Санди слушала, и от набежавших слез ее прекрасные серые глаза казались настоящими звездами.

- Поль, очнись, - ласково сказала она, - посмотри, пожалуйста, на меня.

Он послушно умолк и стал смотреть на Санди.

- Слушай меня внимательно, Поль Кремер, художник и чудодей! Я, Мелисанда Тампл, фея, волшебница и ворожея, предлагаю тебе руку, сердце и родную Шотландию в подарок к нашей свадьбе! И только попробуй отказаться!

Поль наклонился и прильнул к ее губам. Потом он поцеловал лоб, глаза, щеки, подбородок, словно проверяя, все ли на месте, и со счастливым вздохом облегчения крепко обнял Санди.

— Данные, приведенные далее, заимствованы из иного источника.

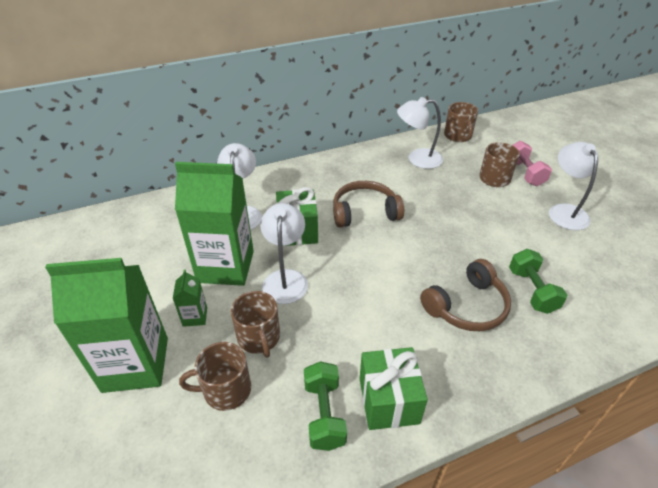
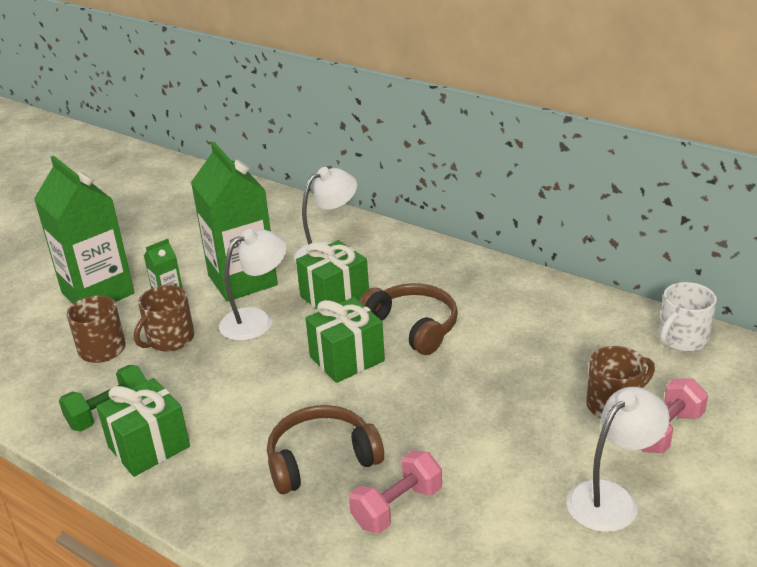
camera: 60 degrees right, 10 degrees down
(372, 253) = (347, 358): none -> green gift
(417, 159) = (573, 324): white lamp -> none
(458, 136) = (682, 339): brown mug -> white mug
(467, 306) = (321, 459): brown headphones -> brown headphones turned 135 degrees clockwise
(531, 291) = (397, 507): green dumbbell -> pink dumbbell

- Кажется, я заработался и замечтался, да? А действительность - она же гораздо лучше! Я очень рад, что конкурс выиграл Мишель. Он отправляется в кругосветное путешествие, так что через две недели моя мастерская будет свободна и я смогу туда переселиться. Дом в Валье я оставил пока Лоле, ей же нужно как-то устроить свою судьбу. Кажется, у нее намечается серьезный роман с моим соседом Гастоном Криде.

- Слава Богу!

- А мне сегодня предложили работу, буду расписывать новый культурный центр в Дефанс, и знаешь, что я придумал...

Сумерки окутывали позолоченный осенью Люксембургский сад, Санди мягко покачивалась на волнах счастья.

- Имей в виду, - сказала она, - ты мне непременно подаришь весь мир. На меньшее я не согласна.